That's a rather pointless construct. It's inefficient (requires fork-exec to create a subshell and run ls), prone to breakage if any of the file names contain an IFS character (by default, space, tab, and newline), and is bound by the system's exec()'s limit (ARG_MAX).
A simpler, safer, more efficient alternative: for txtfile in "$system"/*.txt
Thank you all for ur efforts, unfortunately none of the suggested solutions has worked for me.
I managed to get the file name, the question is how to inser the file name before the concatenation happens.
Unless I missed it, you never made it clear if the output filename varies with directory and if so how to choose its name. To collect the desired concatenation of all .txt files in a directory, with each file's contents preceded by its filename, the solution that follows will create a file named ALL-TEXT-FILES.txt in each directory
You mention that you have 145 directories, but neglected to explain how the code is expected to visit them. Do you have a list to feed the script, either via a pipe or command line arguments? Or are they all in a hierarchy which can be simply traveresed with find from a single root location? I will assume the later and the following script can take a single argument, the location of this starting directory. If absent, the current working directory is assumed.
#!/bin/sh
find "${1:-.}" -type d -exec sh -c '
for d; do
out=$d/ALL-TEXT-FILES.txt
for f in "$d"/*.txt; do
{ [ -f "$f" ] && [ -r "$f" ]; } || continue
printf "//%s\n" "${f##*/}" >> "$out"
cat "$f" >> "$out"
done
done
' sh {} +
I tested it and it works as I intend.
However, there is a bug in this code (which is also present in some of the other suggestions). It's unlikely to be triggered, but it's lurking ... sleeping ... hoping.
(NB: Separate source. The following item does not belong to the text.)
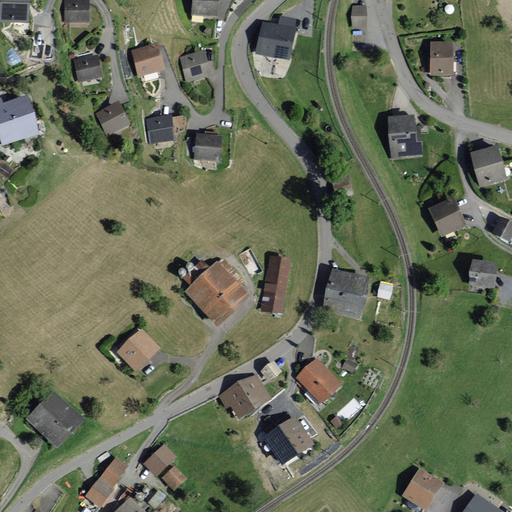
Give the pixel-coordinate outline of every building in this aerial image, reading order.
[(0,0),(1,0),(0,21),(28,23),(29,0),(0,0)] [(67,0),(68,0),(65,0),(64,23),(89,24),(89,0),(67,0)] [(219,0),(193,0),(192,16),(218,18),(219,0)] [(365,7),(352,7),(352,28),(365,28),(365,7)] [(279,27),(265,23),(257,55),(289,63),(297,31),(293,30),(295,22),(281,18),(279,27)] [(456,45),(431,44),(430,76),(454,77),(456,45)] [(159,46),(132,51),(137,78),(164,73),(159,46)] [(78,59),(74,60),(77,82),(103,78),(99,55),(93,56),(92,52),(77,55),(78,59)] [(209,77),(204,53),(180,58),(184,82),(209,77)] [(29,98),(0,106),(0,140),(2,146),(40,136),(29,98)] [(119,105),(98,115),(108,136),(129,126),(119,105)] [(173,117),(147,120),(149,145),(175,142),(173,117)] [(414,130),(413,120),(390,121),(393,159),(422,156),(420,129),(414,130)] [(195,139),(186,138),(185,152),(189,152),(189,156),(194,156),(194,160),(221,162),(222,136),(195,135),(195,139)] [(507,181),(497,148),(471,155),(481,189),(507,181)] [(353,195),(348,178),(333,181),(337,199),(353,195)] [(466,228),(454,199),(429,210),(441,239),(466,228)] [(511,225),(501,220),(493,234),(511,243),(511,225)] [(289,264),(272,261),(263,310),(281,313),(289,264)] [(239,281),(222,263),(212,272),(203,264),(186,280),(193,288),(187,294),(214,323),(243,295),(234,286),(239,281)] [(495,266),(474,263),(471,286),(492,289),(495,266)] [(370,279),(336,271),(327,312),(361,320),(370,279)] [(393,287),(381,285),(378,300),(390,302),(393,287)] [(160,347),(142,328),(118,351),(135,369),(160,347)] [(340,382),(318,358),(297,377),(319,401),(340,382)] [(281,373),(275,364),(262,372),(268,382),(281,373)] [(270,398),(256,375),(219,396),(226,408),(230,406),(237,418),(270,398)] [(84,419),(53,390),(27,419),(57,447),(84,419)] [(313,444),(296,416),(264,437),(282,464),(313,444)] [(164,442),(145,463),(159,476),(178,456),(164,442)] [(129,465),(116,456),(86,497),(99,506),(129,465)] [(187,479),(174,466),(162,477),(175,490),(187,479)] [(444,482),(419,468),(404,494),(428,509),(444,482)] [(502,511),(477,494),(464,511),(502,511)] [(146,511),(130,497),(115,511),(146,511)]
In case anyone would prefer to find it themselves...
***** CAUTION: SPOILERS AHEAD *****
If a directory happens to contain a file whose name is identical to the output file, cat will enter an infinite loop of reading-writing to itself until the machine explodes. The non-lazy solution would be to use a unique tempfile (or at least a filename that is guaranteed to be outside the traversal).